Improvements will also be driven by the publication of outcome data covering mortality rates and the quality of certain surgical and medical specialities. All NHS providers will be asked to submit standardised data which may then be easily compared. Tony Falconer, President of the Royal College of Obstetricians and Gynaecologists (RCOG), commented on proposals to improve information and data collection, saying: ‘We are currently working on designing a set of maternity indicators which will fit nicely with this initiative’. The RCOG also welcomed proposals to offer a seven-day service on the grounds that this would provide women with increased access to routine maternity care at the weekends. Tony Falconer stressed that this, it is hoped, will improve outcomes, particularly in relation to urgent cases such as a ruptured ectopic pregnancy, stating: ‘The RCOG fully supports this patient-focussed document. It will improve services and ensure that high quality care is available round-the-clock, instead of only at certain times of the day during the working week’.

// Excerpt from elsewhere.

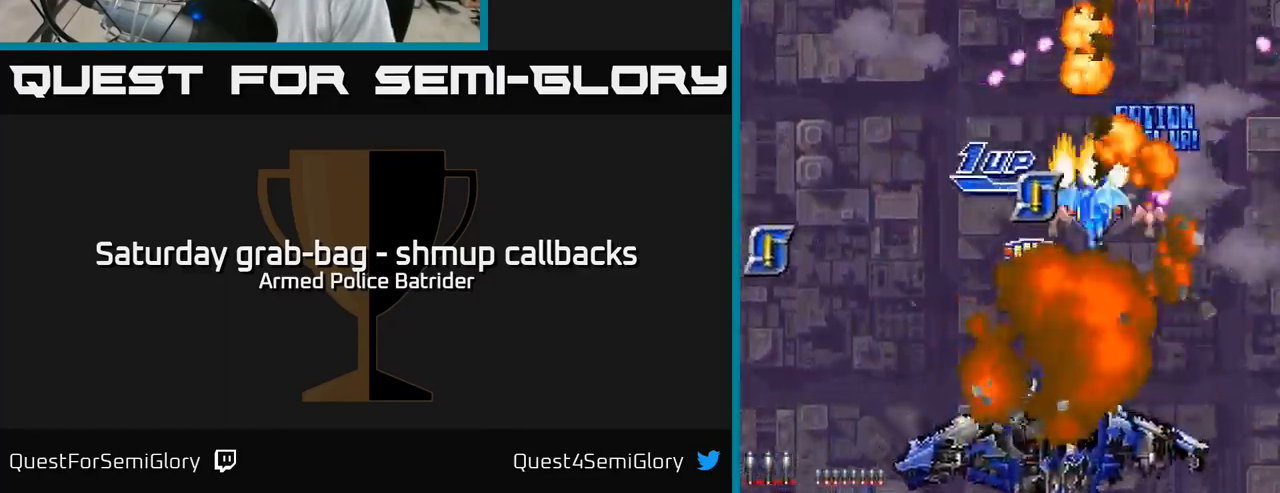
{"buttons": ["A", "DPAD_LEFT"], "left_stick": "center", "right_stick": "center", "events": [[483, "DPAD_DOWN", "up"]]}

The planning guidance was given a rather more cautious welcome by RCM Chief Executive, Cathy Warwick, who — whilst supportive of the ideology and principles behind the guidance — made it clear that real changes are needed on a practical level to enable its implementation: ‘The focus on increased information about the choices available is very welcome. However, that information will be meaningless unless commissioners ensure real choice is available’.
‘We know that, in relation to place of birth, too often this is not the case’.
‘We believe that if statements in recent government pledges, in the Mandate and in this most recent document are all translated into reality on the ground we will see real improvements in the choices women can make regarding their maternity care’.